Serendipity and Ecology fieldwork
Saturday 18 October 2014
In May 2007 the first unequivocal proof that crocodiles shed tears while eating was published in Bioscience magazine although for many years the false remorse of hungry crocodiles has been legendary. Part of the reason it has taken so long to get scientific proof of such a well observed phenomenon is that crocodiles are very difficult to study close-up while they are eating without yourself becoming part of the meal.
In December 2013, a boat full of tourists led by Carlos de la Rosa, an aquatic ecologist and director of the La Selva Biological Station in San Pedro, Costa Rica photographed a Julia butterfly and a bee drinking the tears from a spectacled caiman. You can see the footage on Youtube:
This fortunate encounter is not the first time observers have noticed tear feeding behaviour in insects, Bees drinking the tears of a yellow-spotted river turtle in Yasuní National Park, in the Ecuadorian Amazon has been documented in 2012.The insects are thought to be seeking salt which is only found in very low quantities in nectar and important for egg production. The observations raise questions about the relationship between crocodiles and insects. Is this an example of mutualism? Is tear feeding an essential part of the insect's nutrition?
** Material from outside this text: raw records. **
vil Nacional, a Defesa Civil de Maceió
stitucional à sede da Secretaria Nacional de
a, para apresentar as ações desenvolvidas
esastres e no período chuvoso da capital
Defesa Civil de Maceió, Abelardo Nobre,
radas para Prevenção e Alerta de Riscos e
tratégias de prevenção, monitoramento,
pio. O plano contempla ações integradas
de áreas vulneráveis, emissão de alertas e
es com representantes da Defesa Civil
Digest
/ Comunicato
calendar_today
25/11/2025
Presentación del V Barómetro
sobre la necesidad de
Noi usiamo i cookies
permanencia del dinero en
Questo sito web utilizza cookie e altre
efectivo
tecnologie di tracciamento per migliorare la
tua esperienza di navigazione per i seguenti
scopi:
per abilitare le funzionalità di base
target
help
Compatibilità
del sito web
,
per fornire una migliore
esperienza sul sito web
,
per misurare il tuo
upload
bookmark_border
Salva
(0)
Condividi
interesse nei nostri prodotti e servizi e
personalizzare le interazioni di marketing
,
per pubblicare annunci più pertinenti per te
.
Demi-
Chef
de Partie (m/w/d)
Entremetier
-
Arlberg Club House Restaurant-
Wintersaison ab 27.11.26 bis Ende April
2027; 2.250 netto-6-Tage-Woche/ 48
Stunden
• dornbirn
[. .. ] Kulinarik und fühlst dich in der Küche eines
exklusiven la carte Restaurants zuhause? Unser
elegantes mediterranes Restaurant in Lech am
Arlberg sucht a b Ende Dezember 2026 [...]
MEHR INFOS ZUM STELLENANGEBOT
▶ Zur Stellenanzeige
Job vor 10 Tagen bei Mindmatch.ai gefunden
How important is this interaction to the ecosystem?
“The scientific community has drifted very strongly toward high-tech types of studies,” said de la Rosa, “And natural history itself, which is simple observations of events and phenomena in nature, has declined." This interaction is unlikely to be reproducible in the lab and we may never have noticed it without a little serendipity during field research or, in this case, on an eco-tourist river cruise.
Serendipity is referred to several times in the IB Biology guide to illustrate the nature of science. In the discovery of cyclins, Alexander Fleming's famous discovery of penecillin, William Beaumont's observation of gastric acid in digestion.
On the subject of tears there has also been some amazing research on human tear-eating bees but that is another story.